Il caso internazionale

La Financière de l’Échiquier: ecco perché in Giappone l'inflazione è troppo bassa

Maggiori stimoli monetari, indebitamento dello Stato e ampio disavanzo di bilancio. Una scelta per far salire i prezzi che può sembrare folle ma che in realtà si sta mostrando ragionevole nell’economia del Sol Levante

di Annalisa Lospinuso 7 Novembre 2023 08:00

financialounge -  Alexis Bienvenu BOJ giappone inflazione La Financière de l'Echiquier titolo di Stato decennale
La lotta all’inflazione non accomuna tutti gli Stati. C’è chi, come il Giappone, ha il problema contrario di un’inflazione troppo bassa. Che fare in questo caso? La ricetta giapponese prevede maggiori stimoli monetari, ulteriore indebitamento dello Stato e maggiore disavanzo di bilancio. Una scelta che può sembrare folle ma in realtà si sta mostrando ragionevole. “Per la prima volta in circa trent’anni – sottolinea Alexis Bienvenu, gestore di La Financière de l’Échiquier – la disinflazione strutturale di cui soffre il Paese sta per soccombere anche se si tratta di un timido fuocherello. Per evitare che si spenga è necessario soffiare sulla brace, perché si rafforzi e si estenda non solo alle materie prime o ai prodotti alimentari, impoverendo un Paese importatore, ma anche ai servizi e soprattutto ai salari, che finirebbero per stimolare i consumi”.

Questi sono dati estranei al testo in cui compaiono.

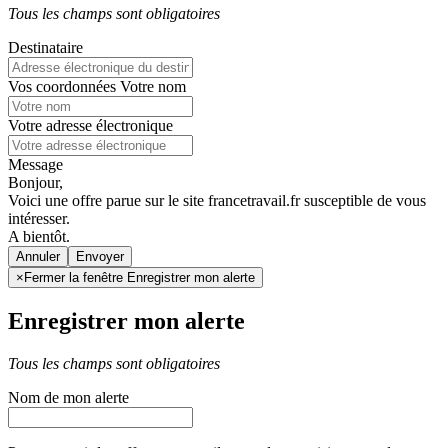
Tous les champs sont obligatoires
Destinataire
Vos coordonnées
Votre nom
Votre adresse électronique
Message
Bonjour,
Voici une offre parue sur le site francetravail.fr susceptible de vous
intéresser.
A bientôt.
Annuler
×
Fermer la fenêtre Enregistrer mon alerte
Enregistrer mon alerte
Tous les champs sont obligatoires
Nom de mon alerte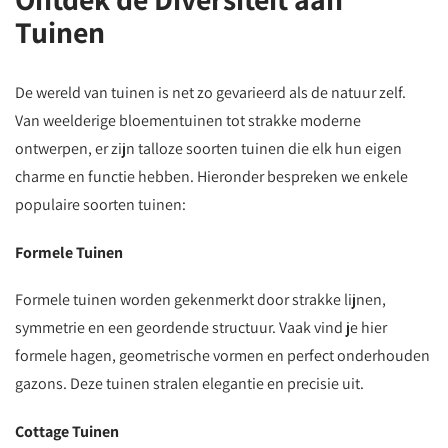
Tuinen
De wereld van tuinen is net zo gevarieerd als de natuur zelf.
Van weelderige bloementuinen tot strakke moderne
ontwerpen, er zijn talloze soorten tuinen die elk hun eigen
charme en functie hebben. Hieronder bespreken we enkele
populaire soorten tuinen:
Formele Tuinen
Formele tuinen worden gekenmerkt door strakke lijnen,
symmetrie en een geordende structuur. Vaak vind je hier
formele hagen, geometrische vormen en perfect onderhouden
gazons. Deze tuinen stralen elegantie en precisie uit.
Cottage Tuinen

CONTROLLO SUI RENDIMENTI DEI TITOLI DI STATO


Le autorità giapponesi – la banca centrale, il governo e i sindacati – sembrano tutte allineate, meno le imprese. Nella riunione del 31 ottobre scorso, la banca centrale ha prolungato la sua posizione estremamente accomodante. Mantiene i tassi di riferimento negativi (-0,1%) e il limite massimo per il decennale all’1%, mentre l'inflazione si attesta al 3%. I tassi di riferimento reali corretti per l’inflazione si attestano al 3% e quelli reali a 10 anni a circa -2%: un livello di stimolo raramente raggiunto. “L’aspetto ancora più significativo – continua Bienvenu – è che l’inflazione, ad esclusione dell’energia e dei generi alimentari deperibili, che sono particolarmente volatili, è stabilmente al di sopra del 4% dall’estate, un livello che non si vedeva dal 1981. Da questo punto di vista, gli stimoli sono ancora più forti”. La banca centrale giapponese rimane una delle poche a fissare un tetto massimo per questa il titolo di Stato decennale e probabilmente rimarrà sulla sua decisione almeno fino a quando non si conosceranno le prospettive di inflazione per il 2026, ovvero ad aprile 2024.

STIMOLI MONETARI


Il mercato ha recepito il messaggio accomodante, spingendo immediatamente la valuta sopra i 151 yen per un dollaro, il livello più basso dal 1990, come fa notare il gestore de La Financière de l’Échiquier. Anche il governo è sulla stessa lunghezza d’onda della banca centrale. Anche se la crescita è relativamente vigorosa, la disoccupazione è ancora bassa e il Paese ha il rapporto tra debito pubblico e Pil più alto a livello globale (255%, al pari del Sudan), il primo ministro ha appena varato un nuovo piano di stimolo per un ammontare superiore a 100 miliardi di euro (17.000 miliardi di yen).

AUMENTI SALARIALI


“Ma tutti questi sforzi monetari e fiscali – aggiunge Alexis Bienvenu – saranno inutili se i salari non terranno il passo. Da questo punto di vista, i sindacati si sono mobilitati. Stando al canale NHK, la più grande organizzazione sindacale giapponese, Rengo, intende chiedere un aumento salariale superiore al 5% durante il ciclo annuale di negoziati la primavera prossima, anche se non vi è alcuna garanzia che simile richiesta venga accettata da parte datoriale”.

GIAPPONE COME ESEMPIO


Se il Giappone riuscirà nella sua audace manovra, diventerà un punto di riferimento per tutti gli altri Stati. Se fallirà, farà da guida all’Europa su cosa evitare anche se le traiettorie si assomigliamo già abbastanza. I destini dei due lati opposti del mondo sembrano essere uniti, nonostante la differenza nell’inflazione.